Risks of phishing and typosquatting
On rare occasions, fraudsters may send you a phishing mail pretending to be your registrar. The mail contains a link that takes you to a fraudulent website. As this is a perfect copy of your registrar's login page, you enter your login name and password here in good faith. With these details, fraudsters can now log in to your registrar and transfer your domain to someone else. If your domain is hijacked, it can be used for phishing anyway.
How to prevent phishing?
Never click on links in an e-mail, but type the web address of your registrar's control panel into your browser yourself. Also use 2-factor authentication. In addition to your password, you need a second element to log in to an account. This can be a code that you receive by SMS or see in an authentication application.
With typosquatting, fraudsters do not get hold of your domain itself, but they register domain names that are very similar to yours. The fraudster links these domain names to websites that mimic your site. For example, if a user types in an error in your web address, they will be directed to this fraudulent website. Fraudsters can abuse your brand name by registering similar brand names.

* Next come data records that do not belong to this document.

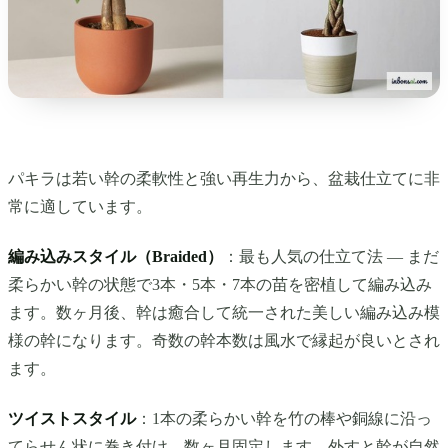
パキラは若い幹の柔軟性と強い再生力から、盆栽仕立てに非
常に適しています。
編み込みスタイル（Braided）
：最も人気の仕立て法 — まだ
柔らかい幹の状態で3本・5本・7本の苗を密植して編み込み
ます。数ヶ月後、幹は癒合して統一された美しい編み込み模
様の幹になります。奇数の幹本数は風水で縁起が良いとされ
ます。
ツイストスタイル
：1本の柔らかい幹を竹の棒や銅線に沿っ
てらせん状に巻き付け、数ヶ月固定します。外すと幹が自然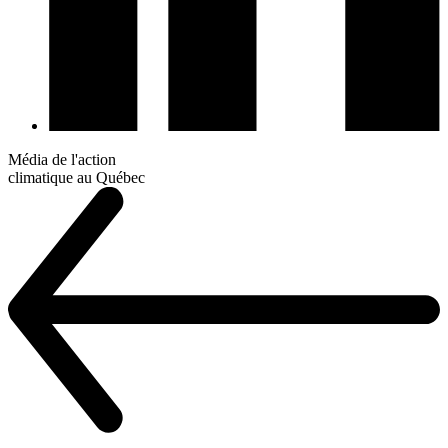
Média de l'action
climatique au Québec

How to prevent typosquatting?
Register all obvious variants and typos of your domain name. Make sure that these variants are redirected to your real website. This is a very small investment that can save you a lot of trouble! Consider the following possibilities:
- Spelling mistakes, for example welness and wellness, but also confusion between l (the letter L) and the number 1, or between the letter O and the number 0.

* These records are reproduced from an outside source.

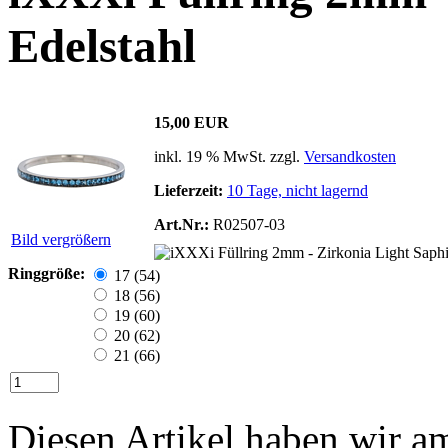
Edelstahl
15,00 EUR
inkl. 19 % MwSt. zzgl.
Versandkosten
Lieferzeit:
10 Tage, nicht lagernd
Art.Nr.:
R02507-03
Bild vergrößern
Ringgröße:
17 (54)
18 (56)
19 (60)
20 (62)
21 (66)
Diesen Artikel haben wir am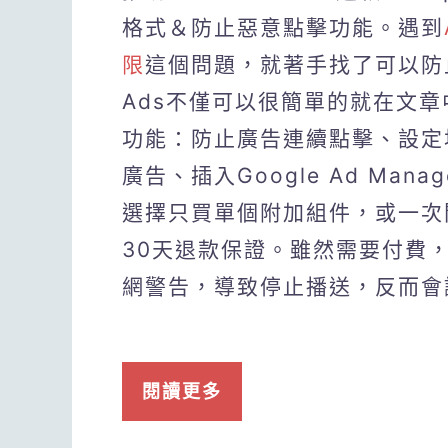
格式＆防止惡意點擊功能。遇到
限
這個問題，就著手找了可以防止
Ads不僅可以很簡單的就在文章
功能：防止廣告連續點擊、設定
廣告、插入Google Ad Ma
選擇只買單個附加組件，或一次
30天退款保證。雖然需要付費
網警告，導致停止播送，反而會
閱讀更多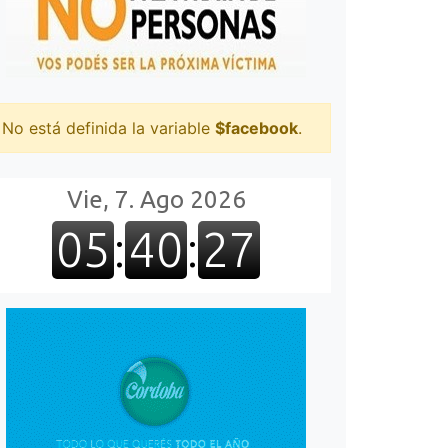
No está definida la variable
$facebook
.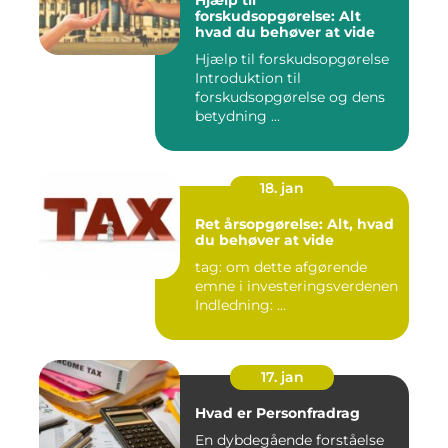
Hjælp til
forskudsopgørelse: Alt
hvad du behøver at vide
Hjælp til forskudsopgørelse
Introduktion til
forskudsopgørelse og dens
betydning ...
18. jan
Ret årsopgørelse: Alt, hvad
du behøver at vide
tag: om dette afgørende
emne i investeringsverdenen
Indledning: ...
17. jan
Hvad er Personfradrag
En dybdegående forståelse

- Singular and plural, for example repairs-cars-brussels.be and repair-car-brussels.be
- With or without hyphens, e.g. repairs-cars-brussels.be or repairscarsbrussels.be
- Alternative domain extensions, e.g. also for other countries (.eu or .nl) but also new domains such as .car, .app, .shop, etc.
Do not confuse “domain hacking” and “domain hijacking”
Domain hacking has nothing to do with hijacking a domain. The term refers to a clever way of inventing a domain name, by combining a word with a short domain extension such as .to, .ly, is. You then get instagr.am, goo.gl or bit.ly.
For example, two-letter country code Top Level Domains (ccTLDs) lend themselves perfectly to such hacks. Think of .je (Jersey), .nu (Niue), .tv (Tuvalu), .me (Montenegro). You just have to be creative!